Indeed, if we are dealing with strings of length $$1$$, it is obvious that the algorithm works. The case of length $$2$$ can be easily checked by hand, and furthermore, the truth table for length two essentially “doubles” that of the case of length $$1$$ — and this provides the motivation for an inductive reasoning. Suppose that for a given string $$x$$ of length $$n$$ (i.e. when working in $$\mathbb{F}_2^n$$), the algorithm works as expected: i.e., it passes by every string $$u$$ of the same length, such that $$u\preccurlyeq x$$ holds, exactly once. Consider now the strings of length $$n+1$$, where the “extra bit” is added to the left: then, this set can be constructed taking the set of strings of length $$n$$, and prepending to it a column of all $$0$$’s, and then doing the same thing, but now with all $$1$$’s column. To take a concrete example, in the truth tables above, observe that the set of tuples of $$x_2$$ and $$x_3$$ are repeated, once for $$x_1=0$$ and again for $$x_1=1$$.

Let $$x\in \mathbb{F}_2^{n+1}$$, and suppose that $$x[0] = 0$$. From the induction hypothesis (and the above discussion about truth table “duplication”), it is clear the algorithm will touch exactly once in all strings covered by $$[0] + x[1:] = x$$ — which is what we wanted to show. If $$x[0] = 1$$, then a similar argument shows that the algorithm will touch exactly once all strings covered by $$[1] + x[1:] = x$$. However, because the the first element is a $$1$$, it will also touch once on the string $$[0] + x[1:]$$ — which entails that, as it moves throughout the remaining columns, it will also touch exactly once on all strings covered by this latter string. Thus, again we conclude it touches once and just once on all strings covered by $$x$$. As $$x$$ is an arbitrary string, this holds for all elements of $$\mathbb{F}_2^{n+1}$$.

EDIT November 22, 2018: added the table showing how to go from the $$a_u$$’s to the function (the inverse case to what is explained).

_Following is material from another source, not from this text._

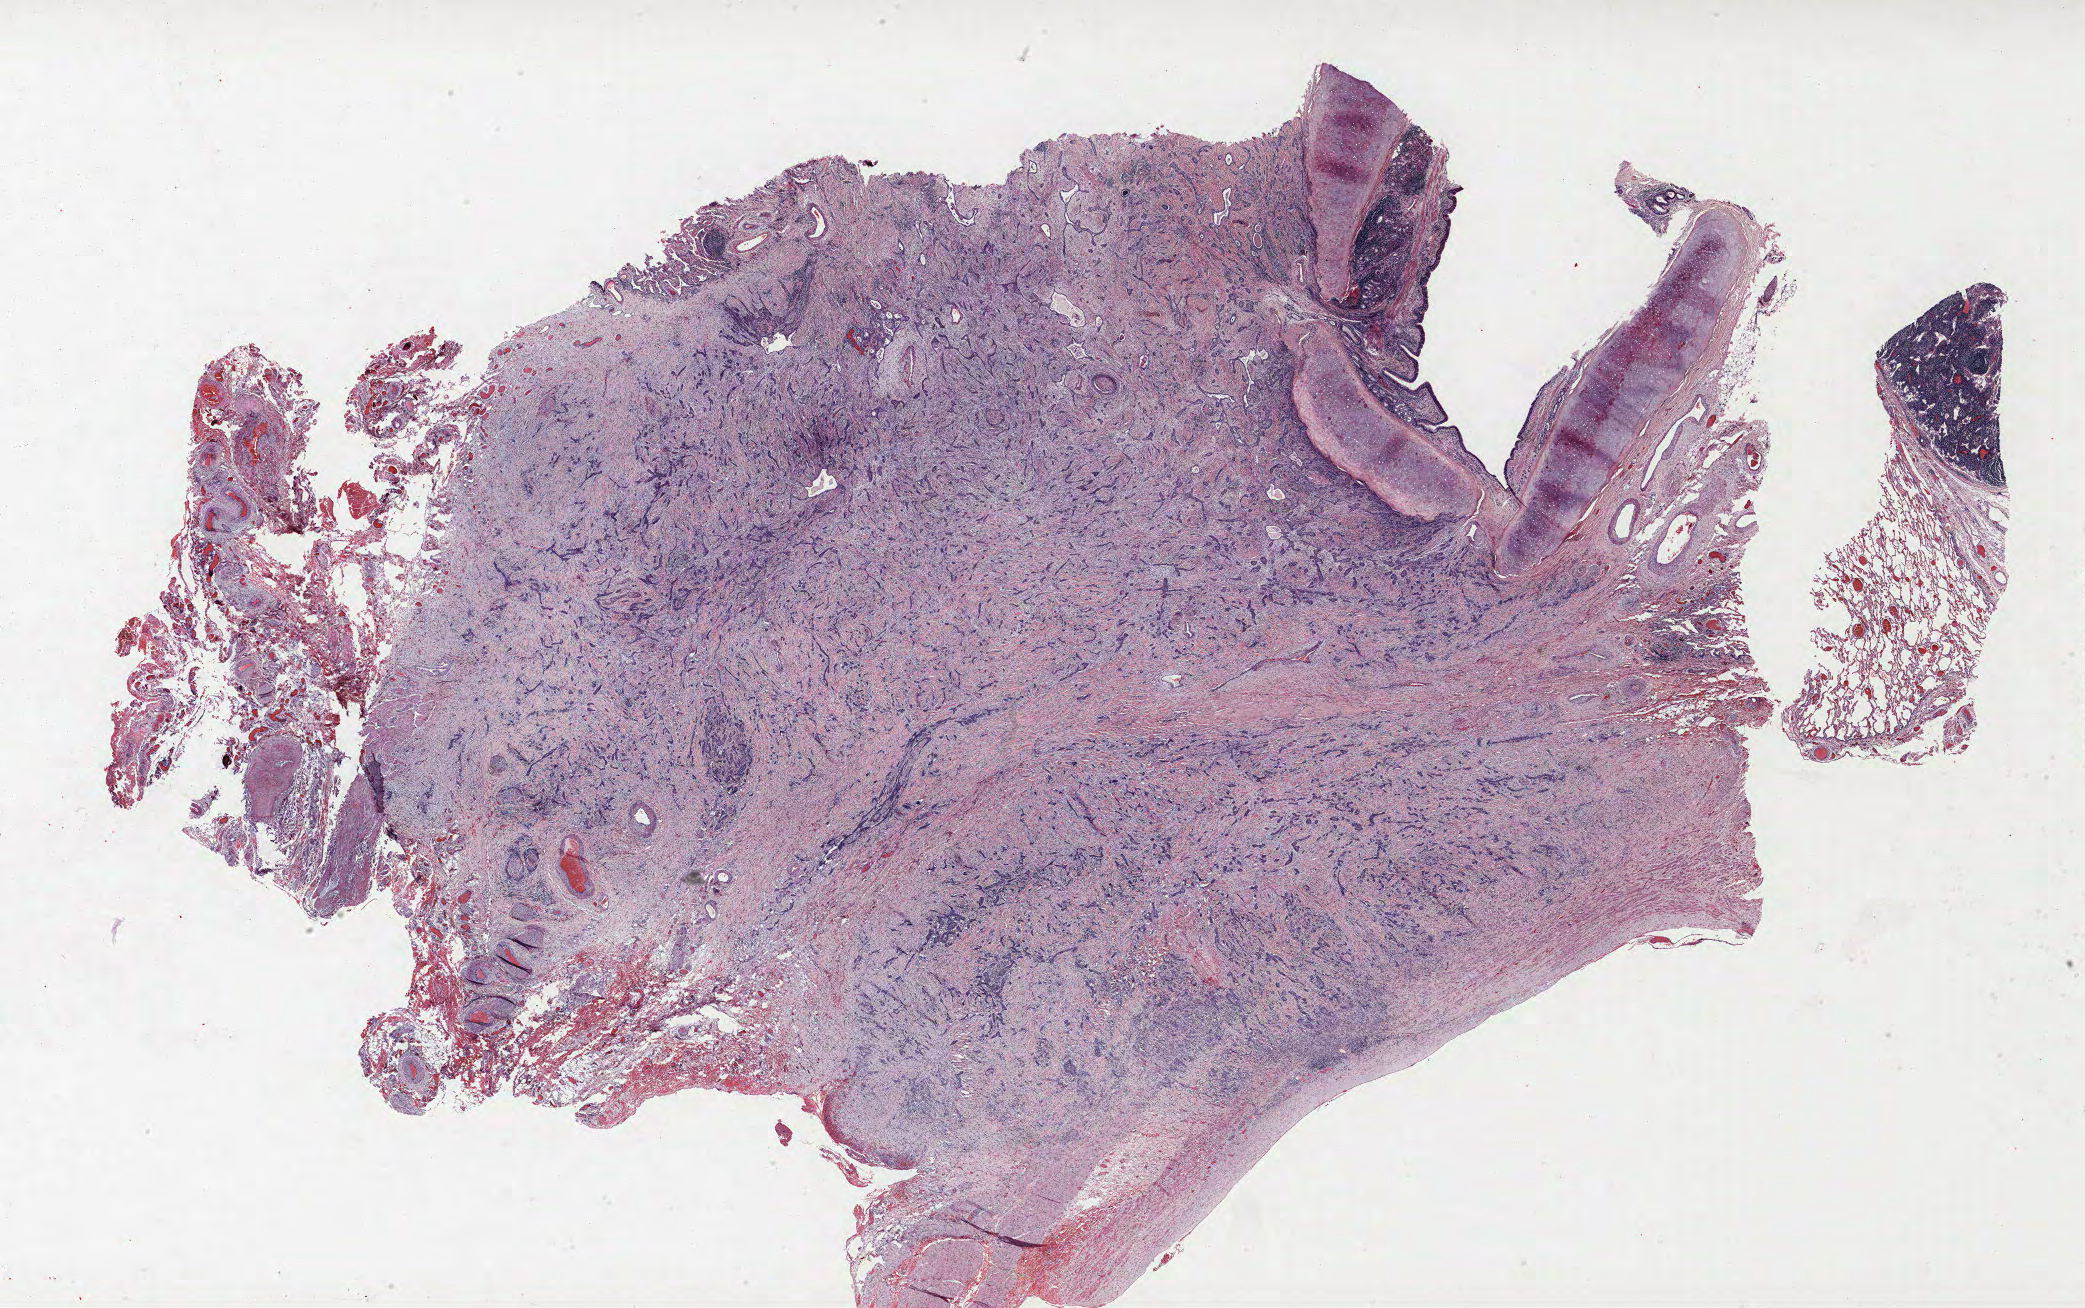
Whole-slide histology image, H&E, shown as a low-resolution overview of the whole scanned area (about 33.4 x 20.9 mm, from a 40x scan). FFPE section. Lung tissue. Female patient, aged 62 at enrolment. Former smoker at enrolment. Grade: poorly differentiated (G3).
Tumour size (pathology): 50 mm. Stage (AJCC 6th edition): IIIB. Primary tumour location (clinical record): left hilum. Participant's lung-cancer diagnosis: Squamous cell carcinoma, NOS.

EDIT March 30, 2019: simplified the explanation of the algorithm, and of the double summation swap.

1. $$\mathbb{F}_2^n$$ denotes the vector space of dimension $$n$$ over the Galois field with two elements. It will be clear from context the field in which the summations take place (i.e. $$\mathbb{F}_2$$ or $$\mathbb{Z}$$). Also, this formalism implies the convention — widely accepted within the “discrete domains” of mathematics, but by no means universal outside of it — that $$0^0 = 1$$. If the reader finds himself mystified by this, checking out the relevant Wikipedia page is very recommended.

2. Such a function is called the Kronecker delta.

3. There two choices — $$0$$ or $$1$$ — for each element of the domain, and each element of the domain must have exactly one image. Hence we have two choices for the first element of the domain, and for each of those, another two choices for the second element, … which yields a total number of functions of $$2^{2^n}$$. More generally, for a function $$\funcdecl{\psi}{X}{Y}$$, with $$X$$ and $$Y$$ finite, the total number of functions is $$|Y|^{|X|}$$.

4. Wikipedia to the rescue.

5. Actually, this argument also shows the ANF always exists, because the correspondence between $$\mathcal{BBF}$$ and $$\mathcal{ANF}$$ is a bijection.